There is an interesting sense in which standard polygamy (i.e., polygyny or polyandry) presupposes the binarity of marriage. In standard polygamy, there is one individual, A, who stands in a marriage relationship to each of a plurality of other individuals, the Bs. But the marriage relationships themselves are binary: A is married to each of the Bs, and the Bs are not married to each other (they have a different kind of relationship).
The same would be true with more complex graph theoretic structures than the simple star-shaped structure of polygyny and polyandry (with A at the center and the Bs at the periphery). If Alice is married to Bob and Carl, and Bob and Carl are each married to Davita, the quadrilateral graph-theoretic structure of this relationship is still constituted by a four binary marriage relationships.
Thus, in these kinds of cases, what we would have are not a plural marriage, but a plurality of binary marriages with overlap. This, I think, makes for more precise terminology. The moral and political questions normally considered under the head of “plural marriages” are about the possibility or morality of overlap between binary marriages.

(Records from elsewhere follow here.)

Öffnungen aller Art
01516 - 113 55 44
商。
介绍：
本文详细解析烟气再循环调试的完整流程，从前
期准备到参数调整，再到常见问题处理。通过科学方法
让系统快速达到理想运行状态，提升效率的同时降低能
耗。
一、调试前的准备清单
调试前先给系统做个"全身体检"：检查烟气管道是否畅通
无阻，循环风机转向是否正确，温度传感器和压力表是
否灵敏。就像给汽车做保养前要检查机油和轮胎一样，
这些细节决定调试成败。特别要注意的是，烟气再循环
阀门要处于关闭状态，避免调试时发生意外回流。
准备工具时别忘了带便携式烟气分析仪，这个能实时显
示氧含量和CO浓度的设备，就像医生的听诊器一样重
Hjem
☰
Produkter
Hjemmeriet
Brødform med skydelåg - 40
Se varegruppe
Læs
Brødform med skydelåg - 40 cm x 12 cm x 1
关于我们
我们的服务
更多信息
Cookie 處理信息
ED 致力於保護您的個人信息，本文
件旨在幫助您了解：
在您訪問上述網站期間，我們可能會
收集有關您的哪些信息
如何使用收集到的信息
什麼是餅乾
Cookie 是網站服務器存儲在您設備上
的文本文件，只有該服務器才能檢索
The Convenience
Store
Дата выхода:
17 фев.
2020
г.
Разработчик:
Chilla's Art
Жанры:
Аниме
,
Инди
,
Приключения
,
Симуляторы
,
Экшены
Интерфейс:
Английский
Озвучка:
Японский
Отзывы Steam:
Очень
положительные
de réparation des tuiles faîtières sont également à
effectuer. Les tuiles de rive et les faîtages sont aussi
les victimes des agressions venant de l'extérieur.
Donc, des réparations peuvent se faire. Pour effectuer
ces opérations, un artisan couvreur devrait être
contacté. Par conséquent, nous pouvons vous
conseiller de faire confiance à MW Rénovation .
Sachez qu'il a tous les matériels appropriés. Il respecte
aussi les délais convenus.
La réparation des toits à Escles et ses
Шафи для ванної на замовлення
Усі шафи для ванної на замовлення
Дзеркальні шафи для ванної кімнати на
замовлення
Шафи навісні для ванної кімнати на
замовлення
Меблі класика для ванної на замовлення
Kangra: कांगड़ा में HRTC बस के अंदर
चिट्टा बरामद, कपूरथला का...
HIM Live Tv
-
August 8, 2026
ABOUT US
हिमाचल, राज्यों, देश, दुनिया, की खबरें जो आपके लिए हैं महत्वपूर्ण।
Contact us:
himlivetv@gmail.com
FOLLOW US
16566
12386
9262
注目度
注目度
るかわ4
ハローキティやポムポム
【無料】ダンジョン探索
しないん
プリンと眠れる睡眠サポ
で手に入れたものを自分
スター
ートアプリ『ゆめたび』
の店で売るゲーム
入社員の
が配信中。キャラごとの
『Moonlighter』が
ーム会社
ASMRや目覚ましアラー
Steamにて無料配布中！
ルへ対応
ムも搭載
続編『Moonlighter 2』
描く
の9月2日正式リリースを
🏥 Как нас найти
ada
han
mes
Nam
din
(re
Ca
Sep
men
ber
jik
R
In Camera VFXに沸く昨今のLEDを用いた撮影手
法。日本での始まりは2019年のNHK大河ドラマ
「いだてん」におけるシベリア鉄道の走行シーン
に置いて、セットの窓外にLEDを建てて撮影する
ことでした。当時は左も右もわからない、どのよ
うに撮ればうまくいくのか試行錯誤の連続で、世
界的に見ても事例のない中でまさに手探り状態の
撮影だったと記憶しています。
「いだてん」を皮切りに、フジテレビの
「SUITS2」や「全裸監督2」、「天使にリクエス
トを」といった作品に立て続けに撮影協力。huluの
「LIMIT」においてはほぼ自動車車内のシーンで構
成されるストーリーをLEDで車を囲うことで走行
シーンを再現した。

To truly go beyond the binary would require a relationship that irreducibly contains more than two people, a relationship not constituted by pairwise relationships. I think a pretty good case can be made that even if one accepts overlapping binary marriages, as in standard polygamy, as genuine marriages (I am not sure one should), irreducibly non-binary relationships would still not be marriages (just as unary relationships wouldn't be). The structure of the relationship is just radically different.